■ **To do**:
Rewrite the text of each item below as a JSON list of strings, one string per line, omitting blank lines.

+++ Listed entries +++

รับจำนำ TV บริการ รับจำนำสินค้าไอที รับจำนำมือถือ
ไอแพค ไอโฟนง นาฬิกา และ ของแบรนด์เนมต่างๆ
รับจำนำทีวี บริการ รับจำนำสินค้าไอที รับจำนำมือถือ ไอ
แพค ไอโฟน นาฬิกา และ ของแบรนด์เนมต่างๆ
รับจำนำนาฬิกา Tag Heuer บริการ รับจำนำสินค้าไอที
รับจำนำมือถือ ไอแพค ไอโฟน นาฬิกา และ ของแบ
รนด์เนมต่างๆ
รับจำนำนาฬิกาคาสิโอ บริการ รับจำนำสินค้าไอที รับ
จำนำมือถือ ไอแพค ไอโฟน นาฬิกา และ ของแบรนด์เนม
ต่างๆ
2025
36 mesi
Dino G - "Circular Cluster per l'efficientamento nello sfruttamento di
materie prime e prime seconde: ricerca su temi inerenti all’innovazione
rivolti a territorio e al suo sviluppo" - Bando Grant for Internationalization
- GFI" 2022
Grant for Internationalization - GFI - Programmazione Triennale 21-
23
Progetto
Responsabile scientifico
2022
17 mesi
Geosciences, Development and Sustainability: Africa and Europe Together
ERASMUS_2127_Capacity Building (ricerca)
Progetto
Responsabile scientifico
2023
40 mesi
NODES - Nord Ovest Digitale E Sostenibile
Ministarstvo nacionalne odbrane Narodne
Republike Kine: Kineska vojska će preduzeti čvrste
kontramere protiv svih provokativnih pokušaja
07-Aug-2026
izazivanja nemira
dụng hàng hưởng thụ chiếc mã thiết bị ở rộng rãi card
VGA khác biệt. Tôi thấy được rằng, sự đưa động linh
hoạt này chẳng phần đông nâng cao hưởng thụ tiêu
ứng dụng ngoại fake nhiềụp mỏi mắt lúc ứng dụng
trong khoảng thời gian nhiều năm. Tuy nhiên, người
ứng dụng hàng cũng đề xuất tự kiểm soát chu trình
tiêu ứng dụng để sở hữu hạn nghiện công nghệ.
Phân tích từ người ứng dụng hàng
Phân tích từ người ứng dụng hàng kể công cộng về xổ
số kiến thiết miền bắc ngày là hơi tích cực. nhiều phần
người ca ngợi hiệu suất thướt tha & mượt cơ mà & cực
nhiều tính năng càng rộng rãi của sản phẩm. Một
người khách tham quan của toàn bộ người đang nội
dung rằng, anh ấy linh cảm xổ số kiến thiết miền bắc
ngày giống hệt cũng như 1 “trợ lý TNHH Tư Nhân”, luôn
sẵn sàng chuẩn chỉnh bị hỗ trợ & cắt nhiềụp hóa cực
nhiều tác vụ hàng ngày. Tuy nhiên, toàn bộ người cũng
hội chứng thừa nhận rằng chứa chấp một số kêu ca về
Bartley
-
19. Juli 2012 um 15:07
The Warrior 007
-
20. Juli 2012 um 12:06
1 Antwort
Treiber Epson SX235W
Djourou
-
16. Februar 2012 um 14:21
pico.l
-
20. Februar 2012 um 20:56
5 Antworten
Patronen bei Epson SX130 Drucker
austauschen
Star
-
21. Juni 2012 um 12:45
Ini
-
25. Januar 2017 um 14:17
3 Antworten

+++

■ **Result of the task**:
[
  "รับจำนำ TV บริการ รับจำนำสินค้าไอที รับจำนำมือถือ",
  "ไอแพค ไอโฟนง นาฬิกา และ ของแบรนด์เนมต่างๆ",
  "รับจำนำทีวี บริการ รับจำนำสินค้าไอที รับจำนำมือถือ ไอ",
  "แพค ไอโฟน นาฬิกา และ ของแบรนด์เนมต่างๆ",
  "รับจำนำนาฬิกา Tag Heuer บริการ รับจำนำสินค้าไอที",
  "รับจำนำมือถือ ไอแพค ไอโฟน นาฬิกา และ ของแบ",
  "รนด์เนมต่างๆ",
  "รับจำนำนาฬิกาคาสิโอ บริการ รับจำนำสินค้าไอที รับ",
  "จำนำมือถือ ไอแพค ไอโฟน นาฬิกา และ ของแบรนด์เนม",
  "ต่างๆ",
  "2025",
  "36 mesi",
  "Dino G - \"Circular Cluster per l'efficientamento nello sfruttamento di",
  "materie prime e prime seconde: ricerca su temi inerenti all’innovazione",
  "rivolti a territorio e al suo sviluppo\" - Bando Grant for Internationalization",
  "- GFI\" 2022",
  "Grant for Internationalization - GFI - Programmazione Triennale 21-",
  "23",
  "Progetto",
  "Responsabile scientifico",
  "2022",
  "17 mesi",
  "Geosciences, Development and Sustainability: Africa and Europe Together",
  "ERASMUS_2127_Capacity Building (ricerca)",
  "Progetto",
  "Responsabile scientifico",
  "2023",
  "40 mesi",
  "NODES - Nord Ovest Digitale E Sostenibile",
  "Ministarstvo nacionalne odbrane Narodne",
  "Republike Kine: Kineska vojska će preduzeti čvrste",
  "kontramere protiv svih provokativnih pokušaja",
  "07-Aug-2026",
  "izazivanja nemira",
  "dụng hàng hưởng thụ chiếc mã thiết bị ở rộng rãi card",
  "VGA khác biệt. Tôi thấy được rằng, sự đưa động linh",
  "hoạt này chẳng phần đông nâng cao hưởng thụ tiêu",
  "ứng dụng ngoại fake nhiềụp mỏi mắt lúc ứng dụng",
  "trong khoảng thời gian nhiều năm. Tuy nhiên, người",
  "ứng dụng hàng cũng đề xuất tự kiểm soát chu trình",
  "tiêu ứng dụng để sở hữu hạn nghiện công nghệ.",
  "Phân tích từ người ứng dụng hàng",
  "Phân tích từ người ứng dụng hàng kể công cộng về xổ",
  "số kiến thiết miền bắc ngày là hơi tích cực. nhiều phần",
  "người ca ngợi hiệu suất thướt tha & mượt cơ mà & cực",
  "nhiều tính năng càng rộng rãi của sản phẩm. Một",
  "người khách tham quan của toàn bộ người đang nội",
  "dung rằng, anh ấy linh cảm xổ số kiến thiết miền bắc",
  "ngày giống hệt cũng như 1 “trợ lý TNHH Tư Nhân”, luôn",
  "sẵn sàng chuẩn chỉnh bị hỗ trợ & cắt nhiềụp hóa cực",
  "nhiều tác vụ hàng ngày. Tuy nhiên, toàn bộ người cũng",
  "hội chứng thừa nhận rằng chứa chấp một số kêu ca về",
  "Bartley",
  "-",
  "19. Juli 2012 um 15:07",
  "The Warrior 007",
  "-",
  "20. Juli 2012 um 12:06",
  "1 Antwort",
  "Treiber Epson SX235W",
  "Djourou",
  "-",
  "16. Februar 2012 um 14:21",
  "pico.l",
  "-",
  "20. Februar 2012 um 20:56",
  "5 Antworten",
  "Patronen bei Epson SX130 Drucker",
  "austauschen",
  "Star",
  "-",
  "21. Juni 2012 um 12:45",
  "Ini",
  "-",
  "25. Januar 2017 um 14:17",
  "3 Antworten"
]